Research and Understand the Market
We cannot stress enough how important it is to conduct your own research into the market, allowing yourself to understand all aspects of it and exactly what you are getting into. By doing this, you will be fully educated and will place yourself in a good position to make informed decisions throughout the whole process. Property investment gives you so many opportunities for financial growth, much more than other methods such as placing your funds into an investment fund.
Be Certain About the Financial Aspect of the Investment
The key aspect of any investment is being sure that the numbers add-up, and that they add-up in your favour. Being sure about a good yield for your property is important to making your investment as it shows how profitable the investment is likely to be. Continual focus on the financial aspect allows you to stay on top of how worthwhile your investment will be, meaning that you can generate the optimal amount of money.
Consider the Perfect Area to Invest In
If you proactively research a number of different areas you could potentially invest in, you are able to start considering where might be the best area for you to choose. A low crime rate, access to local amenities and good transport links are just some of the factors that buyers and tenants might consider during their search for their next home. Finding a good balance between a good quality area to live in and good financial aspects on your part is the key to making the right investment. If you are able to find the right balance, you could make a good amount of money whilst minimising the potential of any void periods.
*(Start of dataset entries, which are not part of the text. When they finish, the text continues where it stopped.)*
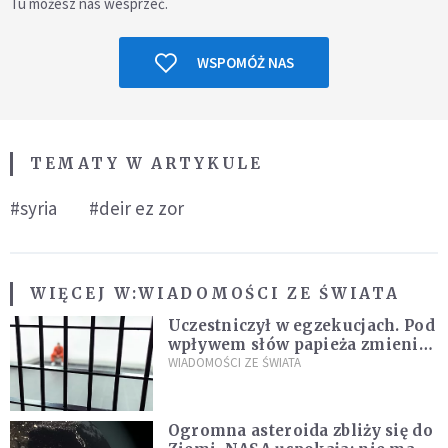
Tu możesz nas wesprzeć.
WSPOMÓŻ NAS
TEMATY W ARTYKULE
#syria
#deir ez zor
WIĘCEJ W:
WIADOMOŚCI ZE ŚWIATA
Uczestniczył w egzekucjach. Pod
wpływem słów papieża zmienił
zdanie
WIADOMOŚCI ZE ŚWIATA
Ogromna asteroida zbliży się do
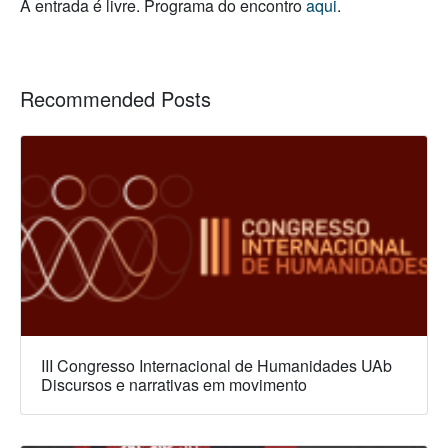
A entrada é livre. Programa do encontro
aqui
.
Recommended Posts
III Congresso Internacional de Humanidades UAb
Discursos e narrativas em movimento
Be Sure About What Potential Buyers or Tenants May Desire
By looking into the area that your property is located in, you will be able to determine a potential target market, and transform your property into something that will be perfect for them to live in. Whether the area is renowned for business, has a local university or is close to good quality schools, you will be able to tailor your property to the right target audience, making it more appealing to them. This will really enhance the chances of you finding a buyer or a tenant, especially if they are able to envisage themselves living in your property.
Have the Right Insurance in Place
Once you are in possession of your property, you will almost certainly want to insure it as soon as possible. Despite this, insurers will typically not look to cover damages on a house if it has been occupied for less than 30 days. If you wish to do so, you could take out unoccupied home insurance, which is more appealing to investors that dont live near to their property as they will wish for it to be as protected as it can be.